If you don't know what zero-sum game means, which you apparently don't, you should look it up.
It means that when person X is better off by $1, someone else is not worse off by $1.
All you have to do is think about how voluntary transactions work -- both parties are better off. The fact that money is involved doesn't change that.
I know exactly what a zero-sum game is. What I can't tell is if you are willfully choosing to disregard what I wrote, or if you truly can't grasp it. Or if there's just some random tangent applied to it that gets some people to accept lowered wages.
The
reality is that much of the country has seen their effective wages go down, and their benefits slashed or removed altogether, while others within their same organization benefit greatly. This has nothing to do with a "non zero-sum game", unless there's some alternate meaning we're talking about here. Any time I've heard "it's not a zero-sum game" used to approve of monetary outcome, it's been to silence someone complaining about their small gain or non-gain in relation to someone else's big gain, saying that the one person's success is not hurting the other person (true, whether it's morally right or not). I don't know how using "it's not a zero-sum game" can be used to approve of one person
actually losing while another gains.
Or is this supported because Aye's loss of 1, and Bee's increase of 100, means that because there's a total increase of 99, Aye's loss doesn't matter because there's overall benefit? If so, that's about the stupidest thing I've heard. If this is the case, then lower wages and benefits could never be seen as bad, as long as someone is gaining to offset it. And if
that's what you are trying to say, then I guess we have nothing else to talk about.

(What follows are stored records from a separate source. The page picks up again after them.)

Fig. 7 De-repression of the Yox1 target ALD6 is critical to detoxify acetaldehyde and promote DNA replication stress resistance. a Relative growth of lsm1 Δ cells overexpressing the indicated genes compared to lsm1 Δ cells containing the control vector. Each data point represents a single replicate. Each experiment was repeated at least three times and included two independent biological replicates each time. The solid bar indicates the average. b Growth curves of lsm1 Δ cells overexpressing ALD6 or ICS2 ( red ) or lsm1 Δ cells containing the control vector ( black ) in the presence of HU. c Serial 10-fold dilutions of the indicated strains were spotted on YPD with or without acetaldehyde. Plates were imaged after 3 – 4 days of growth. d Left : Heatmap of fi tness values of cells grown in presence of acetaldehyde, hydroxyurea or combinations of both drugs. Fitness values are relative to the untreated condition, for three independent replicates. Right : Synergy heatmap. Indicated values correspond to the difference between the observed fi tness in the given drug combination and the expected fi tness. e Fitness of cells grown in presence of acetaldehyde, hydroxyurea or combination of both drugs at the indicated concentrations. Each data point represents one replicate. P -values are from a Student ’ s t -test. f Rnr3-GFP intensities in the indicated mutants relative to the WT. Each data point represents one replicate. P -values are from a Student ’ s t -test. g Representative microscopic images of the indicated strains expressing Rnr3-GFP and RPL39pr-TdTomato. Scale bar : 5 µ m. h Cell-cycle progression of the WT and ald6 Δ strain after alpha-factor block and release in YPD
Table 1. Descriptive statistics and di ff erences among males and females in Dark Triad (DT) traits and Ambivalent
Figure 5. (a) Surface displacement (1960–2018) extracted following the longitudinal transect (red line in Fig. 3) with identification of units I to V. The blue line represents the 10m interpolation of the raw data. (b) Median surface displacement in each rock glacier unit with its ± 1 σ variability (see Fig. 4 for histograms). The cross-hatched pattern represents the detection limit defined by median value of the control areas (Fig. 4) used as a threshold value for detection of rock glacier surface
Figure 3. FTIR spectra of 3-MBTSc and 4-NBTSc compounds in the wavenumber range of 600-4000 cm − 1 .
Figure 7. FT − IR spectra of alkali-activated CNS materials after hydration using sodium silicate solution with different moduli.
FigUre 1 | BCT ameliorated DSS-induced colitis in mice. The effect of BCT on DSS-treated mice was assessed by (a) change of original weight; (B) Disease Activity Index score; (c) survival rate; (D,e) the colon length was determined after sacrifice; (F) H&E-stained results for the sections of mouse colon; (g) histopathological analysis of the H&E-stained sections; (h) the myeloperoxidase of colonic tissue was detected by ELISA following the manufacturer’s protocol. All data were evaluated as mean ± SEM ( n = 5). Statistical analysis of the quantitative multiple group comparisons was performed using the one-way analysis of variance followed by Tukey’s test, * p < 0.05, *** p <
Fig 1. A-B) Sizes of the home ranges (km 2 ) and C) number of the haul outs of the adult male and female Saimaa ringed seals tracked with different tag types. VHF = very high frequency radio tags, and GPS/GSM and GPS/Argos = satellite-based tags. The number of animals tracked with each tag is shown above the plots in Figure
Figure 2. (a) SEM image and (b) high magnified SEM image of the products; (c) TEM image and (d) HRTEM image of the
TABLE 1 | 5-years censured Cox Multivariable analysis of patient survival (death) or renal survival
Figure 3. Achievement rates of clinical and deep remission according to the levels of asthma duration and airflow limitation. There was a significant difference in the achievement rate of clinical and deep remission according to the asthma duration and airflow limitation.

Let me try to be clear: I'm talking about people who really have seen their wages go down. Not this hypothetical "Well, because that other person got so much, you just feel like you have less." They are actually making less.
Am I missing something here?
I wonder what these executive bonuses and salaries will be like in ten years? If they keep having to outdo each other, it won't be long before we're in the hundreds of millions per year.